The National Football League (NFL) has been around for almost a hundred years and in a heavy contact sport such as American football, safety of the players is an obvious concern. Though the players wear a variety of safety pads and other garments, this post will focus on the helmets. Since the helmet’s conception, it has undergone many changes and seen many iterations all in an effort to improve player safety. Safety is the primary concern and for this reason, the aesthetics surrounding it have centered around functionality and safety first.
The first iteration of football helmets is unique as opposed to the iterations that came after. These early helmets were made entirely out of leather and were designed primarily to protect the player from gaining cuts or scrapes on the head, as wearing a helmet was not mandatory in the NFL until the mid 1940s. These helmets were also designed to resemble Trojan style headgear with the only oddity coming in the holes by the ear. These holes were added into the design to assist with communication on the field. Teams began customizing the leather helmets by painting simple stripes on the outside in the team’s colors. The leather designs proved to be very poor in protecting players from head trauma such as concussions and it was for this reason that plastic helmets were introduced to the market.
Though plastic helmets were introduced in the 40s and 50s, no common design was widely accepted or utilized until the birth of the AFL in the 1960 season. As seen above, the plastic backed helmets featured a piece of plastic with the team’s logo printed on the side of the helmet, as well as one or two face bars to protect the player’s chin and mouth region. In terms of safety, this addition of the face bar was a huge leap forward and as the helmet evolved, the bars protecting the player’s facial region became more of a highlight to protect.
Throughout the 1980s and 90s, helmets, as pictured above, began to incorporate some sort of “collision softening” hardware in the helmets.
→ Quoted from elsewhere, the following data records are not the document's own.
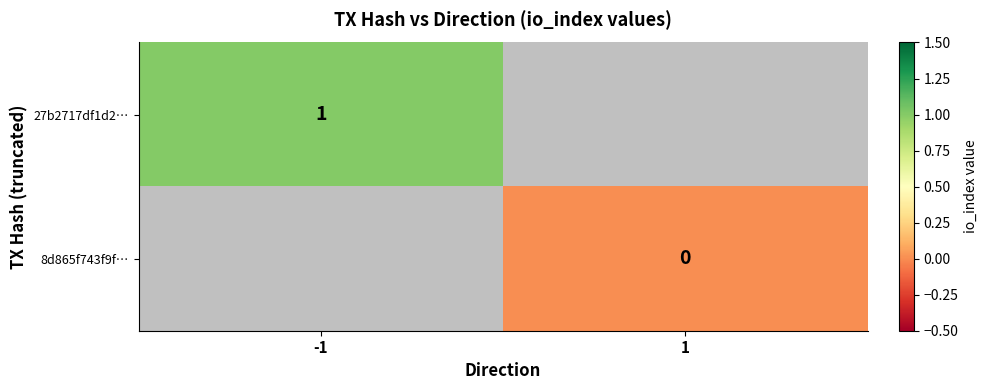

How many categories are shown in the chart?

2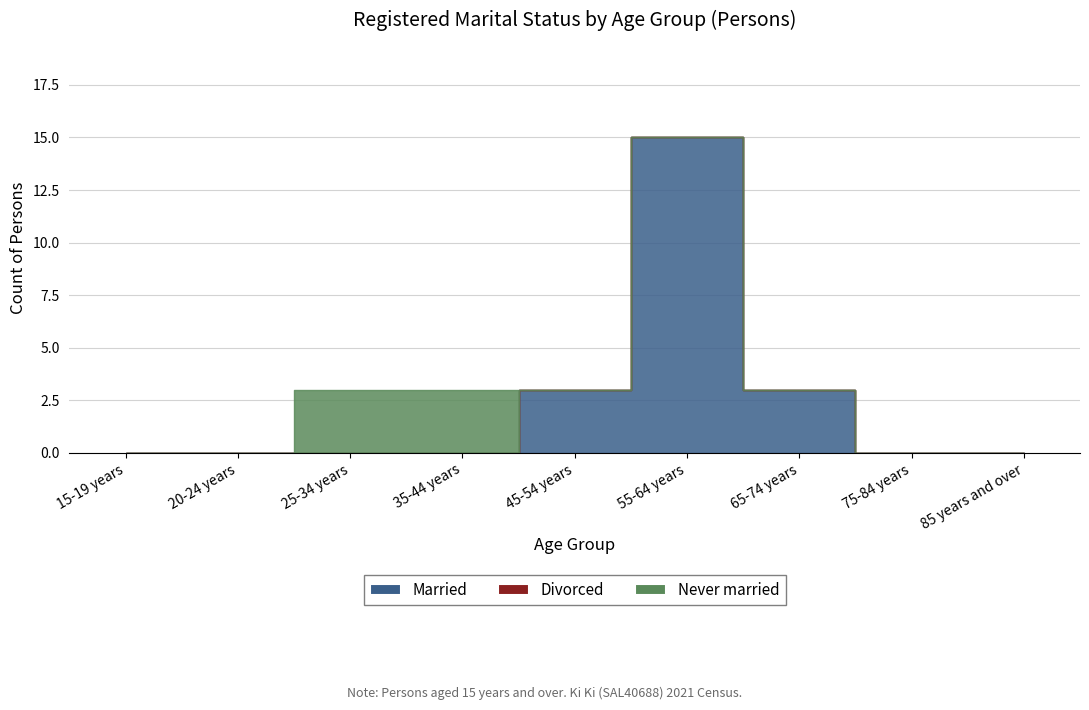

Rank the series by their maximum value, from lowest to highest.

Divorced, Never married, Married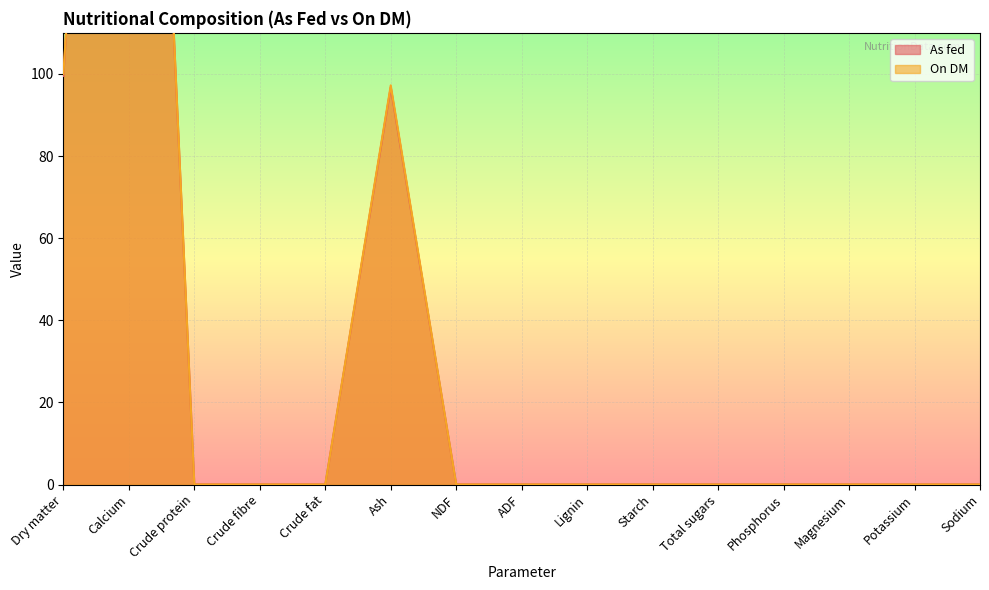

What is the difference between the maximum and second lowest values in the On DM series?

351.0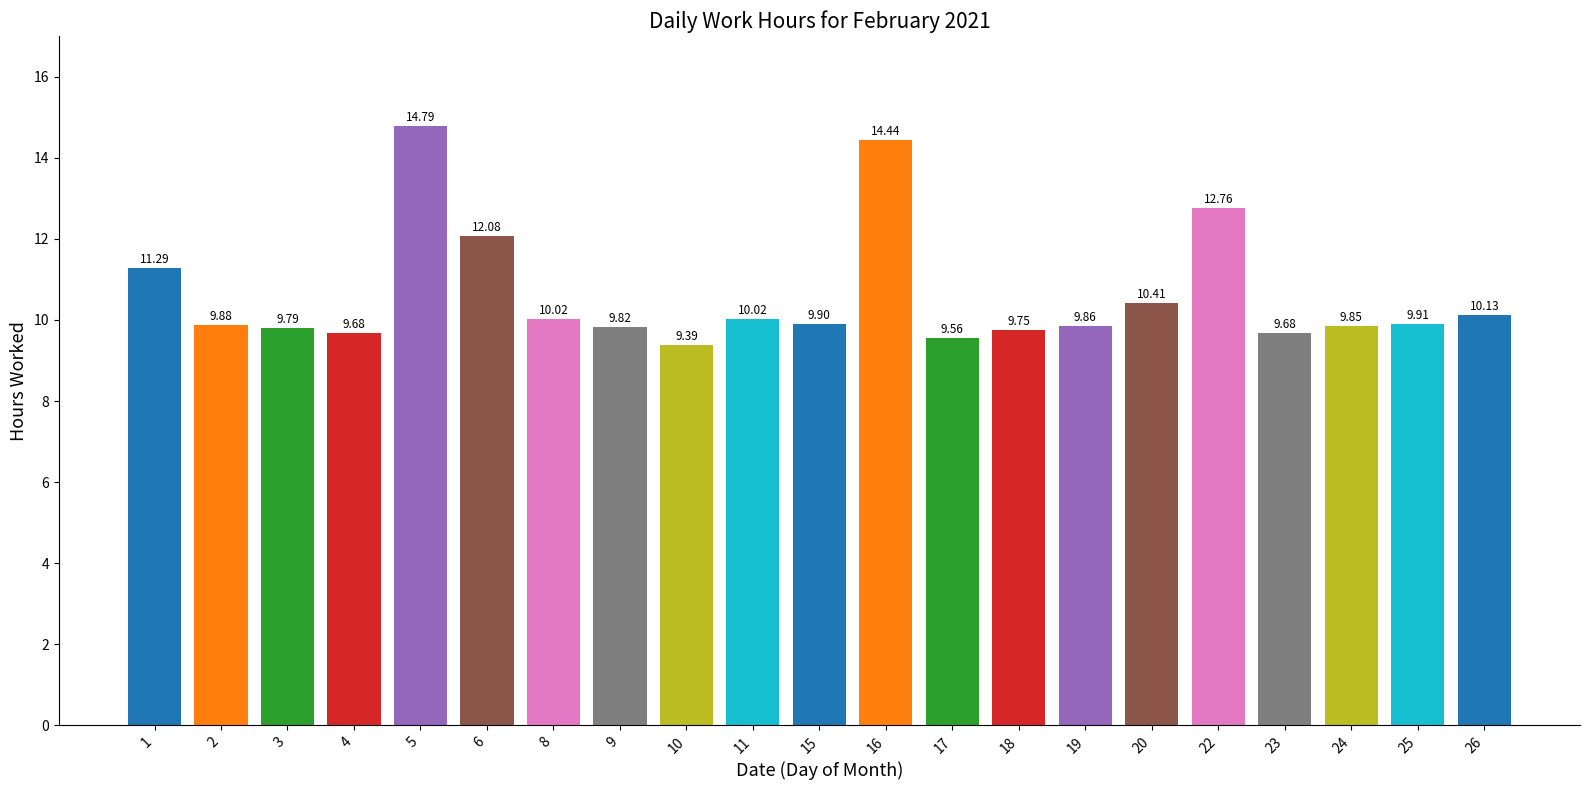

What is the change in value from 22 to 23?

-3.1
Though the plastic backing was still relatively unchanged on the outside, it was the inside of the helmet which changed the most. Again, the innovations in the designs were all made towards increasing player safety. More face bars were added in the horizontal and vertical directions, as well as covering more areas of the facial region and chin. From team to team, most of the helmets designs were the same however as opposed to being simple, gray face bars, some customization began to occur on each team as the bars were made in colors that matched one of the team’s primary colors.
Pictured above is one of the many types of helmets used in the league. As player safety began garnering more attention through media outlets and from lawsuits against the NFL about player safety, many companies have competed with others to be a player’s choice. In today’s NFL, players may choose the type of helmet and company they are made from, as well as some aspects of internal design may be selected as long as it gains approval from the NFL. The approval board looks for certain criteria to be met in modern helmets, such as straps to limit movement of the head, internal plastic in the plastic backed area of the head, and collision dampening technology. This is all to limit injuries a player can receive from an impact to the head.
Football helmets since their inception have been continuously evolving and being ratified to limit player injury in the sport and as they evolve, players and team’s will always use these, by using different coloring schemes and sleek logo plastering on them, as a means to personify the unity of the team and its fans.